# How to wash stubburn stuck poo on quills



## FiaSpice (Jan 16, 2009)

Tangelo came with some amout of poo dried and stuck on his head. I managed to remove some of it with lots of brushing (poor him). But I just realise it's not 100% gone. Is there any tips to unstuck this disgusting crusty poo.


----------



## smhufflepuff (Aug 28, 2008)

So far, I've been lucky - no poo on the head; just plenty of dried baby food. I end up doing two things: water & toothbrush or use my fingers. Either way, be prepared for plenty of huffing.


----------



## Immortalia (Jan 24, 2009)

Hmmmm, I would try a warm towel. Just let him burrow underneath a damp and warm towel, and once the towel starts to cool, warm it up again and put it on top of him again, then slowly and lightly rub the towel along his head and back, in the direction of the quills. The warm moisture should help loosen the stuck poop, without you having to scrub or dunk him in a tub of water. ^_^

Can easily do this anywhere, not just in the sink, so he can be calm and just chill. Maybe even while eating some treats.


----------



## FiaSpice (Jan 16, 2009)

Oh believe me I used my fringer nails to try to get some off along with a toothbrush with warm water.

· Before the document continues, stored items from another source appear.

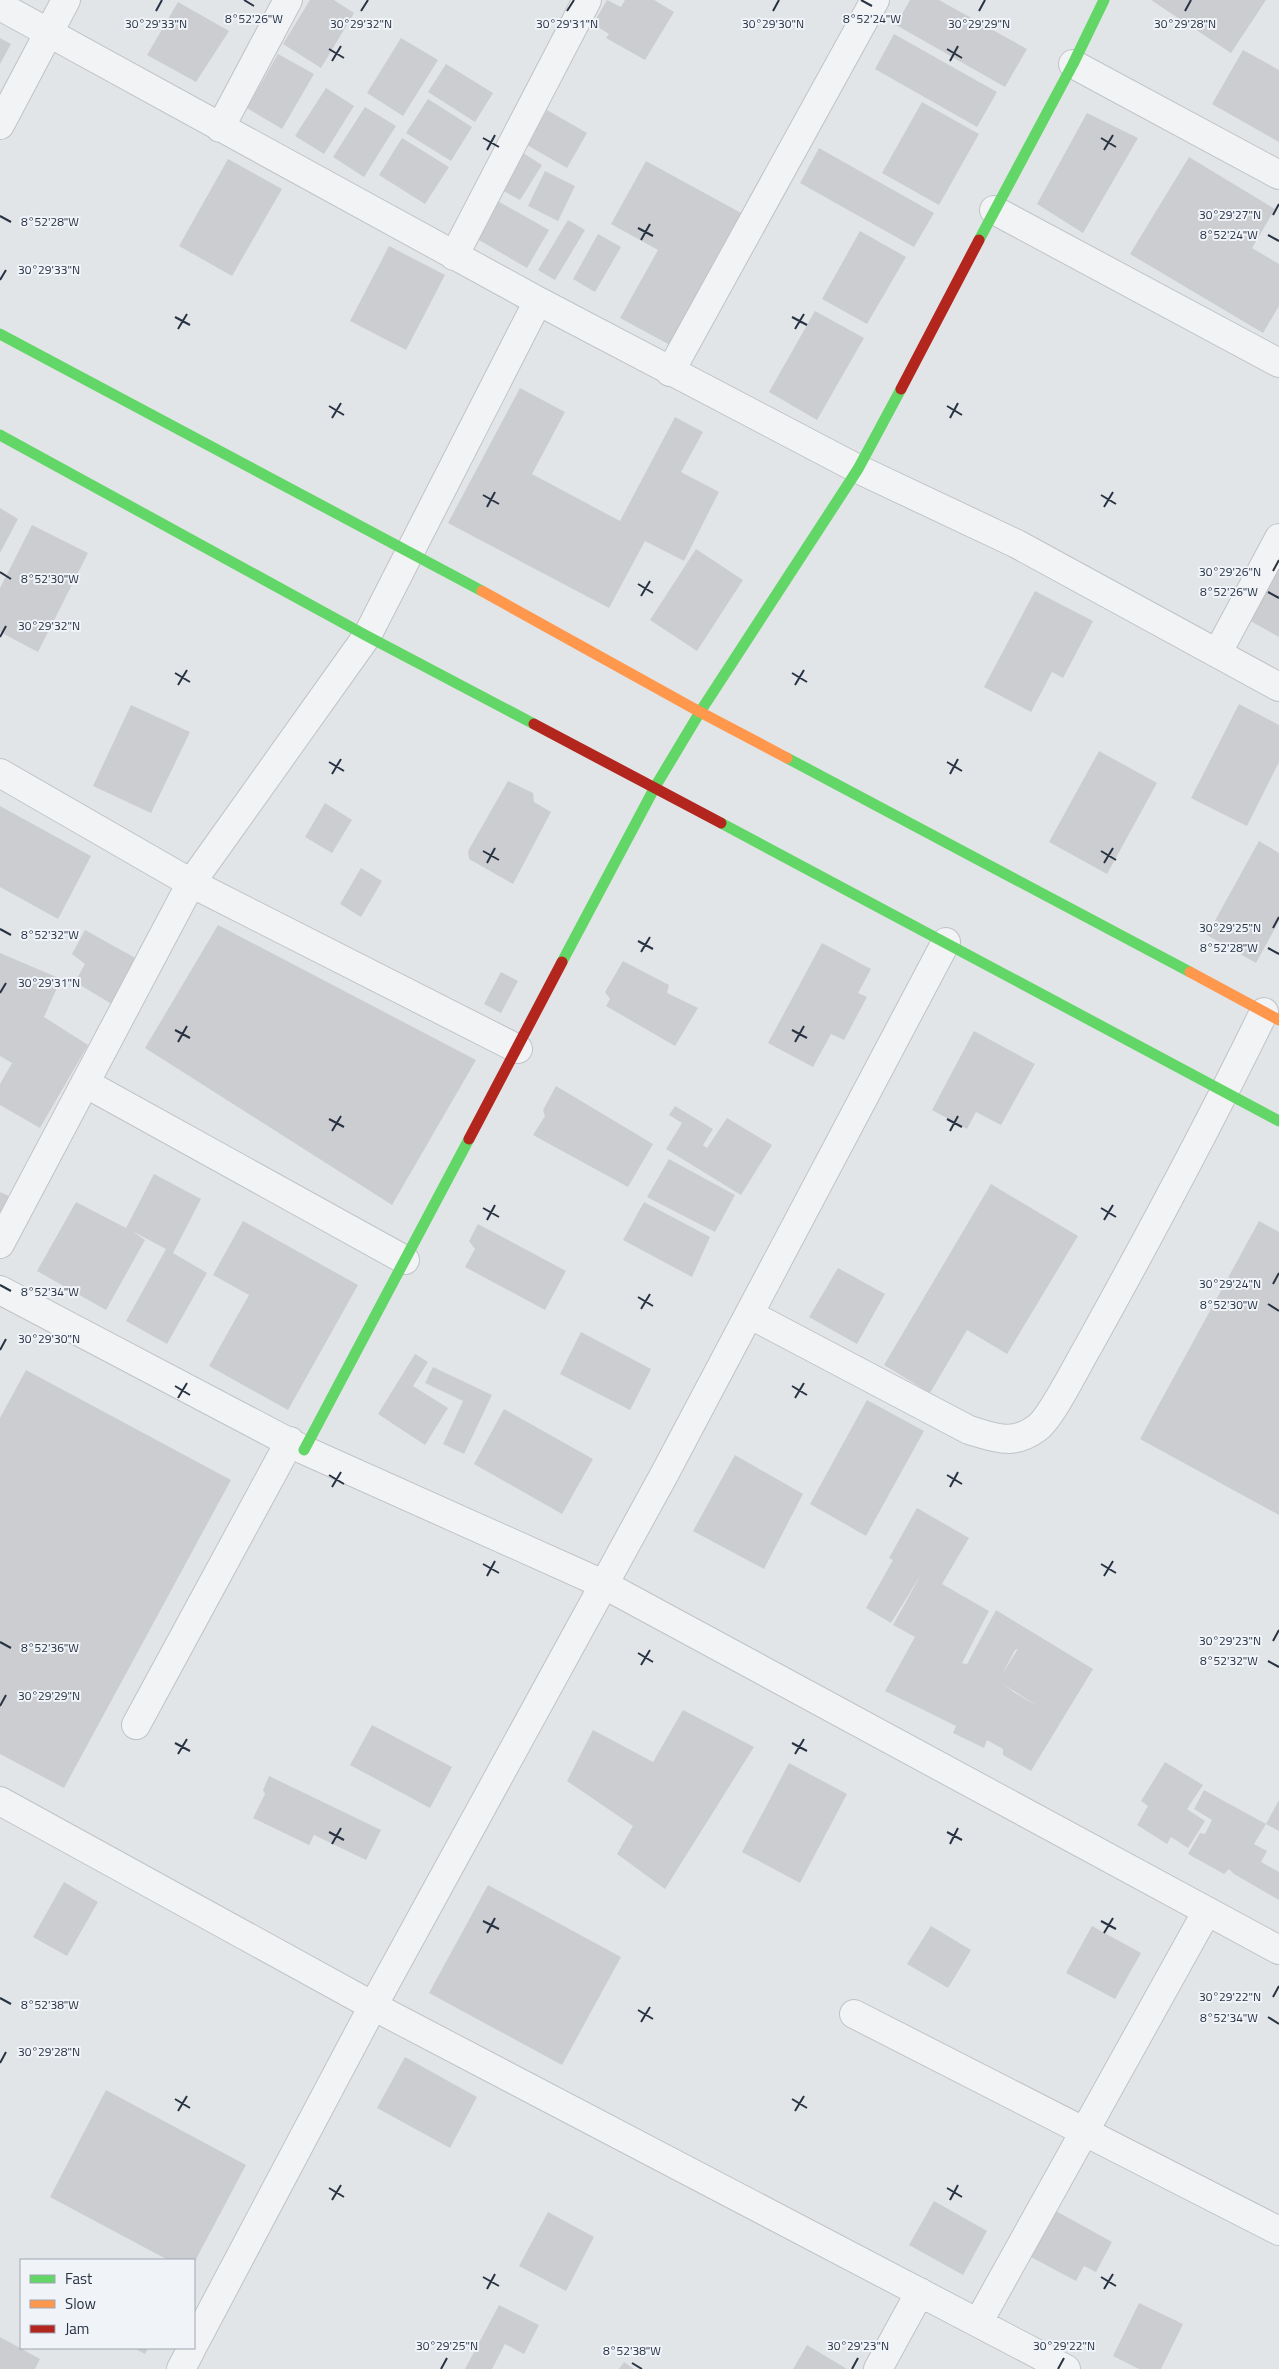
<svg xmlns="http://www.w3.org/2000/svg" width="1279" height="2369" font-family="'Titillium Web',sans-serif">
  <rect width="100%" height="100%" fill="#e2e5e8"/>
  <path fill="#cbcdd0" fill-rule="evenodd" d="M 310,0 L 334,0 L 354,13 L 321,68 L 283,44 Z
    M 607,0 L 621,7 L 625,0 L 654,0 L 674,12 L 645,60 L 606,38 L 609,34 L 593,24 Z
    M 910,0 L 939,0 L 1027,49 L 1005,87 L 896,25 Z
    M 1151,0 L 1266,0 L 1231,53 Z
    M 178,2 L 229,31 L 196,82 L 147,55 Z
    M 894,34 L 997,92 L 977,127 L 875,69 Z
    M 0,38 L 11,44 L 0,64 Z
    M 401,38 L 438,60 L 403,116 L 367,93 Z
    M 1243,50 L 1279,70 L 1279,142 L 1212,104 Z
    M 278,54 L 314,74 L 282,129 L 247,108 Z
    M 446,64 L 493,93 L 475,122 L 428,92 Z
    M 326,88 L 354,106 L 324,154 L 295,136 Z
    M 428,99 L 472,127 L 451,161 L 406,133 Z
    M 922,102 L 979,134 L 939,205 L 882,173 Z
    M 365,107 L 396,126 L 364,177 L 333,157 Z
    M 547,110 L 587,133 L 567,168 L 527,145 Z
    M 1087,113 L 1138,138 L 1083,233 L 1037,204 Z
    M 402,138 L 449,167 L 425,204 L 379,175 Z
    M 819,148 L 934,213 L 914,247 L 800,183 Z
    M 523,153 L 542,165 L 520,200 L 500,189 Z
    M 1189,157 L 1275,209 L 1252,248 L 1279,264 L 1279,306 L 1263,333 L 1130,254 Z
    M 228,159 L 282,189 L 232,276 L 179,246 Z
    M 646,161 L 743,214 L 670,345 L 620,318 L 658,250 L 611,224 Z
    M 545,171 L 575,186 L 558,221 L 528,206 Z
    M 496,200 L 549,230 L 527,268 L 474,237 Z
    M 568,220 L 585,230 L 555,280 L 538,270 Z
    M 860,231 L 906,257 L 867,324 L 822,299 Z
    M 598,234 L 621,247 L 595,292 L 573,279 Z
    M 389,246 L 445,275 L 406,350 L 350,321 Z
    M 815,311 L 864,338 L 817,420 L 769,392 Z
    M 520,388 L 565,412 L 532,474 L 620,521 L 675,417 L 703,432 L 681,472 L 719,492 L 684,561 L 645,541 L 609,608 L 448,523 Z
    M 0,508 L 18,519 L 0,553 Z
    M 32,525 L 88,553 L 38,652 L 0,632 L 0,588 Z
    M 696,549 L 743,580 L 697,651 L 650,620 Z
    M 1279,557 L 1279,637 L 1245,618 Z
    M 1035,591 L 1093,621 L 1063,678 L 1052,672 L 1031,712 L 984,687 Z
    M 1239,704 L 1279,725 L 1279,762 L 1247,826 L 1191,798 Z
    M 131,705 L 190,732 L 151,813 L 93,786 Z
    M 1099,751 L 1157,783 L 1107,874 L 1049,842 Z
    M 508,781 L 533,793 L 534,802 L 551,812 L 513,884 L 469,859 L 468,851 Z
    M 325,803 L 352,820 L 332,853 L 305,837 Z
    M 0,806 L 91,856 L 58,919 L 0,887 Z
    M 1259,841 L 1279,853 L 1279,921 L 1256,963 L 1207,935 Z
    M 361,868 L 382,881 L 361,917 L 340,904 Z
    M 218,925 L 476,1060 L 392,1205 L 145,1048 Z
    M 85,930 L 139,960 L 115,1006 L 75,982 L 85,964 L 72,954 Z
    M 822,943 L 871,969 L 858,993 L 867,997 L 844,1040 L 831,1034 L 813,1067 L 768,1043 Z
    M 0,953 L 61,979 L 44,1017 L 88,1045 L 40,1128 L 0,1105 L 0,1084 L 12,1063 L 0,1056 Z
    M 623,961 L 669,985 L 667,993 L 698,1008 L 675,1046 L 606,1006 L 610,999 L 605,992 Z
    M 501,972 L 518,981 L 501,1013 L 484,1004 Z
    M 974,1031 L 1035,1064 L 1001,1125 L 976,1112 L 967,1129 L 932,1110 Z
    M 556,1086 L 653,1144 L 628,1187 L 533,1135 L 545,1116 L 543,1110 Z
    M 675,1106 L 713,1129 L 703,1145 L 707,1148 L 727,1118 L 772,1145 L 741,1195 L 666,1149 L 682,1123 L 669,1115 Z
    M 669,1159 L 735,1195 L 715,1232 L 647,1197 Z
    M 154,1174 L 201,1199 L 173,1253 L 207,1273 L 167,1344 L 126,1321 L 166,1249 L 132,1231 L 145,1240 L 106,1310 L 37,1271 L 76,1202 L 126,1228 Z
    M 991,1184 L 1078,1236 L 1007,1354 L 967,1330 L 930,1393 L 884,1365 Z
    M 0,1192 L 11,1197 L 0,1220 Z
    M 644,1202 L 710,1237 L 692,1277 L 623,1240 Z
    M 243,1221 L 358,1285 L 288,1410 L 209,1366 L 249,1295 L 213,1275 Z
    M 1259,1221 L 1279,1232 L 1279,1515 L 1140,1439 Z
    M 478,1224 L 566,1271 L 545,1310 L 465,1267 L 475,1249 L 469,1241 Z
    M 838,1268 L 885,1294 L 857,1344 L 809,1317 Z
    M 581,1332 L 651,1369 L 630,1410 L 560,1374 Z
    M 415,1354 L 428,1362 L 413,1386 L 448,1408 L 425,1445 L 378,1414 Z
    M 433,1367 L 492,1395 L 464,1454 L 443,1444 L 463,1401 L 425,1383 Z
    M 26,1370 L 231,1480 L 64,1788 L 0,1754 L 0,1418 Z
    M 867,1400 L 924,1431 L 866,1536 L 810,1504 Z
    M 504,1409 L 593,1459 L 562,1514 L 474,1464 Z
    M 735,1455 L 803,1494 L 764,1569 L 693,1531 Z
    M 917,1508 L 969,1538 L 942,1584 L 989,1611 L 962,1663 L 967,1664 L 996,1610 L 1093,1669 L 1031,1771 L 1003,1755 L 1003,1749 L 987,1740 L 984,1748 L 953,1733 L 956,1726 L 885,1691 L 915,1637 L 893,1625 L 922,1573 L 891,1623 L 866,1608 L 893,1560 L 889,1558 ZM 1018,1649 L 1001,1676 L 1015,1650 ZM 1003,1684 L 1039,1707 L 1015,1693 Z
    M 683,1710 L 754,1747 L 665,1889 L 617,1854 L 633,1826 L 567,1781 L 593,1730 L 653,1762 Z
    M 372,1725 L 452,1767 L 430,1808 L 350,1765 Z
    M 1165,1762 L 1203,1785 L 1187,1809 L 1205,1821 L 1188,1848 L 1171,1837 L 1167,1844 L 1137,1825 L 1148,1806 L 1141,1801 Z
    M 789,1763 L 847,1794 L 800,1883 L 742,1852 Z
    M 269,1776 L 381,1830 L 366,1860 L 314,1835 L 309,1845 L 253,1818 L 265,1794 L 263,1790 Z
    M 1204,1790 L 1266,1824 L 1254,1844 L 1267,1851 L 1261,1862 L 1279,1872 L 1279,1900 L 1234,1874 L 1229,1869 L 1224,1874 L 1188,1854 L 1200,1833 L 1205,1834 L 1212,1820 L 1194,1809 Z
    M 1279,1800 L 1279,1831 L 1266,1824 Z
    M 64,1882 L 98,1902 L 67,1956 L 33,1937 Z
    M 488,1885 L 621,1957 L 562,2065 L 429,1993 Z
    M 931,1926 L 971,1950 L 948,1988 L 907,1964 Z
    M 1092,1926 L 1141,1953 L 1115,1999 L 1066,1973 Z
    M 405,2057 L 477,2097 L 450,2148 L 377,2108 Z
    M 106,2090 L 246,2165 L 194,2263 L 194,2260 L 168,2260 L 50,2197 Z
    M 934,2201 L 987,2231 L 963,2275 L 909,2245 Z
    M 1056,2211 L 1112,2242 L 1096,2272 L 1084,2266 L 1076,2281 L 1031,2257 Z
    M 548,2212 L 594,2237 L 566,2291 L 519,2266 Z
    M 1139,2303 L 1183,2324 L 1161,2369 L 1139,2369 L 1113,2356 Z
    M 499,2305 L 539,2325 L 524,2354 L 505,2344 L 492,2369 L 465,2369 Z
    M 0,2337 L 40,2359 L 35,2369 L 0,2369 Z
    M 807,2345 L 847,2369 L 793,2369 Z
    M 134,2348 L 148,2348 L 145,2354 Z
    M 624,2362 L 634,2369 L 619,2369 Z"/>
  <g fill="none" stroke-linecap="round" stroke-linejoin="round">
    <defs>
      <path id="street" d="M 0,6 L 538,301 L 858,469 L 1017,544 L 1279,687
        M 1073,64 L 1279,175
        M 0,125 L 66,0
        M 220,128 L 288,0
        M 994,210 L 1279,363
        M 454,256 L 587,0
        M 670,372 L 875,0
        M 1218,652 L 1279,538
        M 0,773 L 191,883 L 518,1049
        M 85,1083 L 405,1260
        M 0,1244 L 191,883 L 367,636 L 538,301
        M 0,1290 L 304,1450 L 603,1584 L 1279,1950
        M 749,1314 L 969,1430 C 996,1438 1013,1446 1037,1428 C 1052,1417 1078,1363 1089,1345 C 1150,1235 1209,1125 1264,1012
        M 136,1725 L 290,1441
        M 0,1801 L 373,2006 L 1066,2369
        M 854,2014 L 1279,2231
        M 978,2323 L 1207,1911
        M 194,2344 L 373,2006 L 665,1473 L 946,942
        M 181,2369 L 192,2348
        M 878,2369 L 920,2292"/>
    </defs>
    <use href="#street" stroke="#c0c3c6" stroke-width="30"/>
    <use href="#street" stroke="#f2f3f4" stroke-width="28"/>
    <path stroke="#63d668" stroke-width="11" d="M 979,240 L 1073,64 L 1104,0
      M 0,334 L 482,591
      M 0,435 L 367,636 L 534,724
      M 787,758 L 1190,972
      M 721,823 L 1279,1121
      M 562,962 L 655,787 L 700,712 L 858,469 L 901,389
      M 304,1450 L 469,1139"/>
    <path stroke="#ff974d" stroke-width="11" d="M 482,591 L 700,712 L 787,758
      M 1190,972 L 1279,1020"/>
    <path stroke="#b3261e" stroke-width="11" d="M 901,389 L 979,240
      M 534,724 L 721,823
      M 469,1139 L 562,962"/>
  </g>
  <path fill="none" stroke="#273243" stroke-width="2" d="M 244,0 L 254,6M 861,0 L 872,6M 156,11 L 162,0M 361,11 L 368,0M 567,11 L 574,0M 773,11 L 779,0M 979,11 L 985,0M 1185,11 L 1191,0M 329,49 L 344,58M 947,49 L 962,58M 332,61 L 341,46M 950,61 L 958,46M 483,138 L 499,147M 1101,138 L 1116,147M 487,150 L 495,135M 1104,150 L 1113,135M 1273,215 L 1279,204M 0,216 L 11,222M 638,228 L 653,236M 1268,235 L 1279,241M 641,240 L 650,224M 0,280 L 6,270M 175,317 L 190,325M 792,317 L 807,325M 178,329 L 187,314M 795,329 L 804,314M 329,406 L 344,415M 947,406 L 962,415M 332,418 L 341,403M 950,418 L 958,403M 483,495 L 499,504M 1101,495 L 1116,504M 487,507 L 495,492M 1104,507 L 1113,492M 1273,571 L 1279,560M 0,572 L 11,579M 638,584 L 653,593M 1268,592 L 1279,598M 641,596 L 650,581M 0,637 L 6,626M 175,673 L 190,682M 792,673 L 807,682M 178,685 L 187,670M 795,685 L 804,670M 329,762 L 344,771M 947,762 L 962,771M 332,774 L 341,759M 950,774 L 958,759M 483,851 L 499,860M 1101,851 L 1116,860M 487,863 L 495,848M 1104,863 L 1113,848M 1273,928 L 1279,917M 0,929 L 11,935M 638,941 L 653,949M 1268,948 L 1279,954M 641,952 L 650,937M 0,993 L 6,983M 175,1030 L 190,1038M 792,1030 L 807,1038M 178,1042 L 187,1026M 795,1042 L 804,1026M 329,1119 L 344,1127M 947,1119 L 962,1127M 332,1131 L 341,1116M 950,1131 L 958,1116M 483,1208 L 499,1217M 1101,1208 L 1116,1217M 487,1220 L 495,1205M 1104,1220 L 1113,1205M 1273,1284 L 1279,1273M 0,1285 L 11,1291M 638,1297 L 653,1306M 1268,1304 L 1279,1311M 641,1309 L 650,1294M 0,1350 L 6,1339M 175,1386 L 190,1395M 792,1386 L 807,1395M 178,1398 L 187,1383M 795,1398 L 804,1383M 329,1475 L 344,1484M 947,1475 L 962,1484M 332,1487 L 341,1472M 950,1487 L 958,1472M 483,1564 L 499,1573M 1101,1564 L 1116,1573M 487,1576 L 495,1561M 1104,1576 L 1113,1561M 1273,1641 L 1279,1630M 0,1642 L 11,1648M 638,1653 L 653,1662M 1268,1661 L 1279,1667M 641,1665 L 650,1650M 0,1706 L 6,1695M 175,1743 L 190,1751M 792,1743 L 807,1751M 178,1754 L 187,1739M 795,1754 L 804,1739M 329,1832 L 344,1840M 947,1832 L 962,1840M 332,1844 L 341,1828M 950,1844 L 958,1828M 483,1921 L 499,1929M 1101,1921 L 1116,1929M 487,1933 L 495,1918M 1104,1933 L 1113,1918M 1273,1997 L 1279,1986M 0,1998 L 11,2004M 638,2010 L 653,2019M 1268,2017 L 1279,2024M 641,2022 L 650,2007M 0,2063 L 6,2052M 175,2099 L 190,2108M 792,2099 L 807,2108M 178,2111 L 187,2096M 795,2111 L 804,2096M 329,2188 L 344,2197M 947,2188 L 962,2197M 332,2200 L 341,2185M 950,2200 L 958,2185M 483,2277 L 499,2286M 1101,2277 L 1116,2286M 487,2289 L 495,2274M 1104,2289 L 1113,2274M 632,2363 L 642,2369M 441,2369 L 447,2358M 852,2369 L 858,2358M 1058,2369 L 1064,2358"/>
  <g font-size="12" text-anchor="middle" fill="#273243" stroke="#f0f3f8" stroke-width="4" stroke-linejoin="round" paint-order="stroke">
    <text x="254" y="23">8°52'26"W</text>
    <text x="872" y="23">8°52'24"W</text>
    <text x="156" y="28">30°29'33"N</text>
    <text x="773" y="28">30°29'30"N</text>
    <text x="979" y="28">30°29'29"N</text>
    <text x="1185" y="28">30°29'28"N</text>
    <text x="361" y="28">30°29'32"N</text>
    <text x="567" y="28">30°29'31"N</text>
    <text x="1230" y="219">30°29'27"N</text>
    <text x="50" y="226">8°52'28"W</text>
    <text x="1229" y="239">8°52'24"W</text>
    <text x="49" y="274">30°29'33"N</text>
    <text x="1230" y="576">30°29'26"N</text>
    <text x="50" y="583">8°52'30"W</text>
    <text x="1229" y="596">8°52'26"W</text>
    <text x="49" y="630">30°29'32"N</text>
    <text x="1230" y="932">30°29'25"N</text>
    <text x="50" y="939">8°52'32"W</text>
    <text x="1229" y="952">8°52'28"W</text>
    <text x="49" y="987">30°29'31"N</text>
    <text x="1230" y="1288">30°29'24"N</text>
    <text x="50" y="1296">8°52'34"W</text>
    <text x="1229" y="1309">8°52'30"W</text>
    <text x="49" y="1343">30°29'30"N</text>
    <text x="1230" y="1645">30°29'23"N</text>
    <text x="50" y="1652">8°52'36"W</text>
    <text x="1229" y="1665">8°52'32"W</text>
    <text x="49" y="1700">30°29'29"N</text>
    <text x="1230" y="2001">30°29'22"N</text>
    <text x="50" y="2009">8°52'38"W</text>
    <text x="1229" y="2022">8°52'34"W</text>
    <text x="49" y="2056">30°29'28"N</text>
    <text x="447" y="2350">30°29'25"N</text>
    <text x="858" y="2350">30°29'23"N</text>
    <text x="1064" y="2350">30°29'22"N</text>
    <text x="632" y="2355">8°52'38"W</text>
  </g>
  <rect x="20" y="2259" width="175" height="90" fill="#f0f3f8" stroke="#a0a6b0"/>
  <rect x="30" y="2275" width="25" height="8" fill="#63d668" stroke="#a0a6b0"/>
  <text x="65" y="2284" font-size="15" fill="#273243">Fast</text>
  <rect x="30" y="2300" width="25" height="8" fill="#ff974d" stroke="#a0a6b0"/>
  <text x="65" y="2309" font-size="15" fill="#273243">Slow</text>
  <rect x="30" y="2325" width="25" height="8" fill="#b3261e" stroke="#a0a6b0"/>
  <text x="65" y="2334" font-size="15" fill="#273243">Jam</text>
</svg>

I might try the washcloth trick tonight.


----------



## Nancy (Aug 22, 2008)

It may take some time to get off. I had a rescue that was covered in hardened poop and it took numerous baths to get it off and some of it on her visor is still there.


----------



## Kalandra (Aug 25, 2008)

Did the warm washcloth trick work? I use this method too. It may take several tries though to get most of it off. Depending on where the poo is on his head, you could also try to rub a little aveeno bath wash in the wash cloth and allow that to sit on the spot for a bit. I've had good luck with the aveeno and getting dried green poo off of quills. Thankfully, at least with the last one I had to do this, the poo was stuck in the rump quills. Much easier to deal with than head quills.


----------



## FiaSpice (Jan 16, 2009)

I was so buissy I didn,t have the time. My new cage arrived and I needed to go shopping for new hedgie things. I'll try that as soon as I have 5 minutes.


----------



## FiaSpice (Jan 16, 2009)

the warm washcloth worked out finaly. In the mean time, I gave hima little water/oatmeal bath to soothes his dry skin and wash his paw. He's one big dirty hog that goes to the washroom beside his food plate!


----------



## knitfreak (Jul 17, 2009)

Awww, I love the new pic of him in your sig  Handsome boy!


----------